Explorando a Vulnerabilidade Dirty Pipes em Sistemas Linux

Em março de 2022, um pesquisador chamado Max Kellerman divulgou publicamente uma vulnerabilidade do Kernel Linux (apelidada de Dirty Pipe, por suas semelhanças com a notória exploração Dirty Cow, que afeta versões mais antigas do kernel), que permitia que invasores sobrescrevessem arbitrariamente arquivos no sistema operacional. A vulnerabilidade foi divulgada em uma postagem no blog escrito por Max Kellerman logo após a disponibilização dos patches.

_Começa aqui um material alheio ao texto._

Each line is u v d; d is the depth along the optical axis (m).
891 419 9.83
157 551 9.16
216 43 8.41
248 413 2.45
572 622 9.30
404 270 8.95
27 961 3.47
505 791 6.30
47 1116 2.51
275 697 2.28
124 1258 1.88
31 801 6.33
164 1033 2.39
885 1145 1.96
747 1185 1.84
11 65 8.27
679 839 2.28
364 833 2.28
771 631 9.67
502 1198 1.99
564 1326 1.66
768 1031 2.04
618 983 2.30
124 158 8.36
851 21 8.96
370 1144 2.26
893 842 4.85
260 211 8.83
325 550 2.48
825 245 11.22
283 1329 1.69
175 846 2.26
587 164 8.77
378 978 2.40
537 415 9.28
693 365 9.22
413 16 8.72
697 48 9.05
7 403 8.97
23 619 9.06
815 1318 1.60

As substituições de arquivos arbitrários no nível do kernel podem ser facilmente aproveitadas para escalar privilégios na máquina (ou seja, para obter privilégios de administrador ou “root“). Esta é uma vulnerabilidade devastadora, ainda mais por seu alcance: todos os dispositivos que executam uma versão vulnerável do kernel Linux (incluindo telefones Android) são afetados!

Timeline da vulnerabilidade, de sua descoberta à sua divulgação

Visão geral

Devido à sua natureza de baixo nível, qualquer discussão aprofundada das vulnerabilidades do kernel rapidamente se torna bastante complicada. A demonstração aqui se dará em termos mais amplos. Para detalhes mais aprofundados, recomendo a postagem original no blog de Max Kellerman.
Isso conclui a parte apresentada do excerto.